Lualemaga; In re Matai Title
IN THE MATTER OF THE REGISTRATION
OF THE MATAI TITLE “LUALEMAGA”
High Court of American Samoa
AP No. 10-84
April 8, 1985
A.S.C.A. section 1.0409, requiring the court to write findings of fact in matai title cases, does not require negative findings.
Before MURPHY, Associate Justice, Presiding, KINGc and HEEN,** Acting Associate Justices, and TAIMANU, Associate Judge.
Counsel: For appellant, Albert Mailo
For appellee, Aviata Fa’alevao
The court made findings and conceded that the title Lualemaga should be awarded to one of three claimants. A.S.C.A. section 1.0409 provides, inter alia, for determination of disputed claims by the high court. The statute provides that the court shall be guided by consideration of four factors. The statute, as amended in 1982, provides that the court shall issue a written decision that must contain findings and conclusions on each of the four issues.
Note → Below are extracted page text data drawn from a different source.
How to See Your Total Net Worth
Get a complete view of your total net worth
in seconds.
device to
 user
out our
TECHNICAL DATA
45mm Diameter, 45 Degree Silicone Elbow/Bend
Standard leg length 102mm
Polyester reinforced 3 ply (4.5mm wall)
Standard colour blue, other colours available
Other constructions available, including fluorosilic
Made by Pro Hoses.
This was done by the trial court. One of the findings (and conclusion, although they were not so designated) was that appellant “has not established to the satisfaction of the court that he has any blood relation to the title.”
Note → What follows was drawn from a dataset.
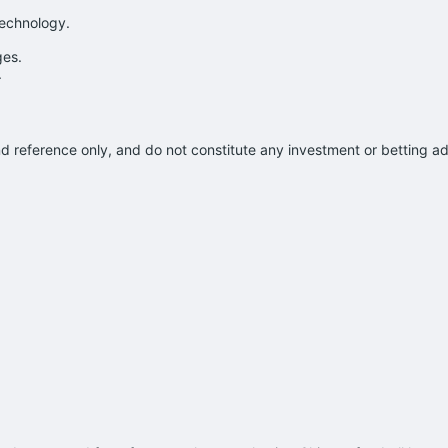
technology.
ges.
.
and reference only, and do not constitute any investment or betting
Appellant complains about the result on several grounds. First, he contends the finding was not supported by sufficient evidence. (He concedes that the testimony of the other claimants supports the court’s findings.)
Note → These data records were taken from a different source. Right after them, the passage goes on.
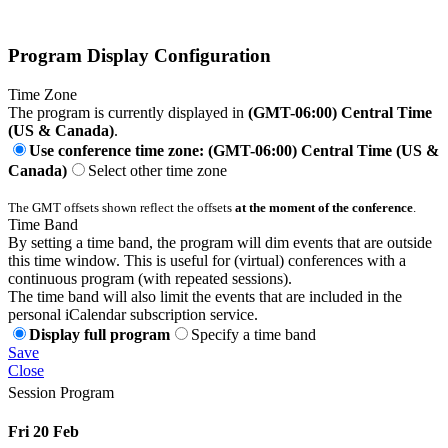
Program Display Configuration
Time Zone
The program is currently displayed in
(GMT-06:00) Central Time
(US & Canada)
.
Use conference time zone: (GMT-06:00) Central Time (US &
Canada)
Select other time zone
The GMT offsets shown reflect the offsets
at the moment of the conference
.
Time Band
By setting a time band, the program will dim events that are outside
this time window. This is useful for (virtual) conferences with a
continuous program (with repeated sessions).
The time band will also limit the events that are included in the
personal iCalendar subscription service.
Display full program
Specify a time band
Save
Close
Session Program
Fri 20 Feb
Second, he contends the court erred in dismissing appellant’s claim on the above grounds, and third, he contends the court erred by failing to consider his other qualifications.
As to the evidentiary complaint, there is sufficient testimony in the record to support the court’s finding, not only from the testimony of the other candidates (The other unsuccessful claimant did not join in this appeal.) but from the appellant’s own testimony.
However, that finding is mere surplusage and need not have been made. The findings and conclusions to be made on the issues relate to the successful claimant. Negative findings are never required. Inter-Island Resorts, Ltd. v. Akahane (Hawaii 1960) 352 P.2d 856, 859. The trial court need make [2ASR2d50] only brief, definite, pertinent findings and conclusions upon contested matters. There is no necessity for over-elaboration of detail or particularization of facts. United States v. Forness (2d Cir. 1942) 125 F.2d 928, cert. denied 316 U.S. 694; Findings of Fact, 1 F.R.D. 25.
The court did not dismiss appellant’s claim. At the conclusion of the evidentiary portion of the trial the presiding justice stated: “The court has now heard from the three candidates who have been examined and cross examined. The matter remaining would be the arguments of the counsel to the court on the merits of their respective candidates and the demerits of the others.” At no time up to final deliberation by the court was the appellant precluded from putting forth his claim. The court simply did not embrace his theory as to his hereditary connection with the title. The court made findings as to the prevailing claimant’s claim to the title. The mere fact that the court compared the qualifications of the prevailing candidate with Fagasoaia Leasiolagi and not with appellant does not render the decision defective. The record discloses that appellant was given every opportunity to assert his claim. The judges considered the matter, employed the statutory guidelines and awarded the title to the claimant they found most qualified.
Appellant may be concerned that the dicta he complains of will affect future claims to the title asserted by him or his descendants. Not so. That finding, being surplusage, is ordered stricken. The decision of the trial court, as modified, is affirmed.
*Honorable Samuel P. King, United States District Judge, District of Hawaii, sitting by designation of the Secretary of Interior.
**Honorable Walter M. Heen, Associate Justice, Intermediate Court of Appeals, State of Hawaii, sitting by designation of the Secretary of Interior.